DivineSublime All Will Be Well
Sorry, not been around barely at all these days. So much going on with work, home and love. But weight and losing thereof remains my number one priority, so will need to look at this.
Anyway, week 94 – week bloomin’ 94!!!! – and I’ve lost 3.5 lbs. I’m doing so well, and it’s because I’m walking my butt off and tracking. It makes a huge difference. I’ve now lost 128.5 lbs in total, over 9 stones. I’ve done it slowly and steadily, and although I know the failure rates are sky high for weight loss, I am pleased to have been doing this for nearly two years. I am fairly sure that this is the only way to lose weight:
- find something you can do for the rest of your life and do it
- time is more important than numbers
Other than that, it’s intensely personal. I’ve spent a lot of time this week reading scholarly articles about what makes the difference with weight loss maintenance, and I’ve adopted them in (or already do them):
- eat breakfast (I always have porridge)
- weigh in regularly (I know weigh in daily – it helps me a lot to chart my losses, and removes the Sunday anxiety; I weigh in once and that’s it, it’s less angsty)
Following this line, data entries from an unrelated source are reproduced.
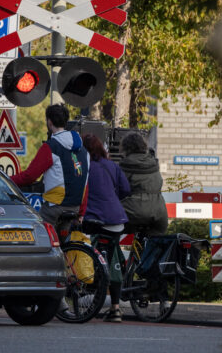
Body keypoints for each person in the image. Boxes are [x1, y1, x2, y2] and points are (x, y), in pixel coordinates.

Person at [11, 104, 90, 229]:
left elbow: (29, 176)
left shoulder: (51, 147)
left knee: (38, 234)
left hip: (54, 208)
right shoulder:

- exercise daily (I walk EVERYWHERE now, and most days I log about 13 k step – that’s a lot, btw. 90 minutes of solid walking)
- don’t take time off from dieting (I don’t do this so much, although I am more relaxed on Sundays)
- track what you eat (this really works!)
- low fat, low calorie (I follow Slimming World nominally; basically I eat as much fruit/veg as I like, and avoid sugar and processed foods – this has evolved over two years I must say)
I don’t drink enough water – I don’t like it. I take a daily photograph, and I would say that is my biggest motivation of all. I love clothes and again that is a huge trigger for me.
I also do a lot of visualisation. I think about myself in twenty years’ time: running and walking and gorgeous and happy, or morbidly obese again and in a mobility buggy. Guess which one makes me cry? I’ve written this before, but if my future self could come back and see me Terminator style, I know 100% she would beg me to give everything to getting to my weight loss goal and maintaining it. Regaining this weight would be the worst thing that could happen to me. And I’ve been through some tough stuff, so I’m not exaggerating. Regaining the 128.5 lbs would be a death sentence.
So, I’m not complacent. This goal is the one I want the most, it’s the one that I am clearest about, it’s the one where I am aware that it’s the most likely to fail. If I want to be one of the tiny number of success stories, it has taken and will take my attention, determination and sheer bloody mindedness. People who have 10lbs to lose (or even a 100 lbs) won’t understand how life or death this is to me.